Он склонил голову. Я видел, что ему трудно продолжать говорить, и почтительно простился с ним. Я знал, чем была для Фёрстера его дочь. И как прозвучали эти: два слова «свое дитя»! Маро была больше чем кровным детенышем Фёрстера, — она была дочерью его мыслей, его желаний, его самых тайных и тонких радостей. Он растил в ней частицу своего духа, и теперь этот чистый дух помутился.
Я возвращался к себе, обеспокоенный и взволнованный. И прежде чем подняться наверх, постучал к Зарубину. Мы очень сдружились с Зарубиным за эти дни. Он продолжал пачкать мою комнату пеплом, окурками и сапогами; продолжал звать меня «барышней»; продолжал спорить о «смысле жизни», — но за всем тем он полюбил меня, и я это знал и платил ему сердечной привязанностью. На мой стук ответил приятный басок Семенова:
— Войдите, войдите. А, это вы, батюшка Сергеи Иванович. Нагулялись? Вы присядьте, обождите, доктора Зарубина техники попросили.
Я сел возле фельдшера и спросил, что такое с техниками.

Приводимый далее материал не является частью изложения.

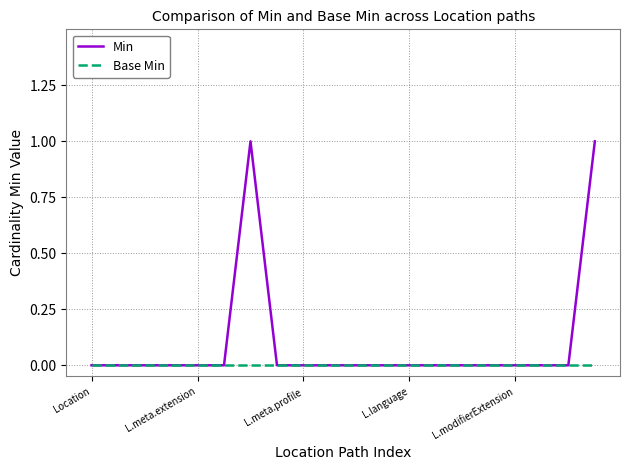

Which series has the largest range (max minus min)?

Min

— Сам не знаю. Зашел к Валерьяну Николаевичу по делу и сижу, жду. Нехорошие дела делаются, Сергей Иванович.
— Где?
— А у нас. Давеча сестра рассказывала, будто Лапушкин кинжал у горцев выпросил. Мы этот кинжал у него из-под тюфяка достали, сегодня ночевать туда иду, с ним. И плачет, бедняга, весь день плакал.

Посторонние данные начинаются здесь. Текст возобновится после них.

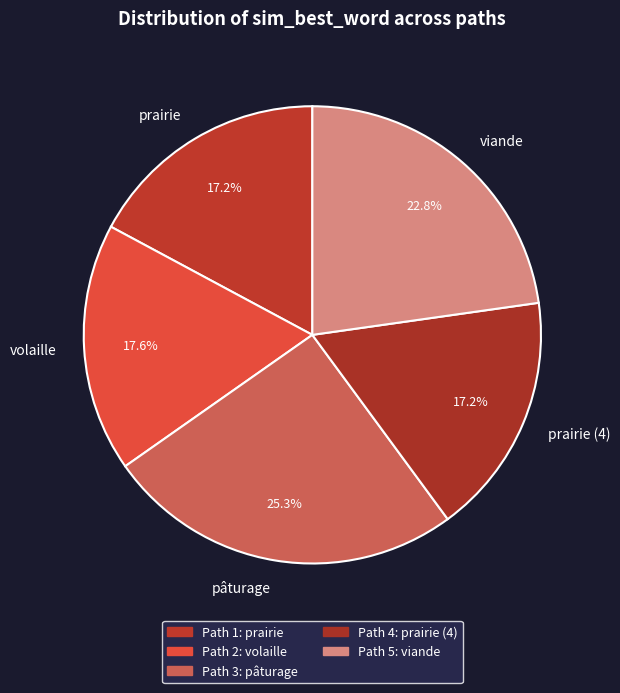

To the nearest percent, what is the combined percentage of volaille and prairie?

35%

— Не было ли каких-нибудь особенных событий?
— С ним-то? Да никаких. Только, я думаю, тут не без господина Ястребцова. Недаром он все возле Лапушкина за последние дни околачивался, воздух нюхал. Что меня особливо огорчает, так это Лапушкина жалко. Человеком стал, кормить своих сестер начал, — профессор-то ему ведь все заведение подарил, для гравюр этих самых. Уж он, бывало, мне вечерами рассказывает: «Я, говорит, теперь, Семенов, в провинции поселюсь, в обществе бывать стану и никакого для людей вреда не представлю». Щепетильный он, и гордиться начал, что вылечился, гадину в себе задушил, как он выражается. Он ведь со мной откровенно разговаривает обо всем.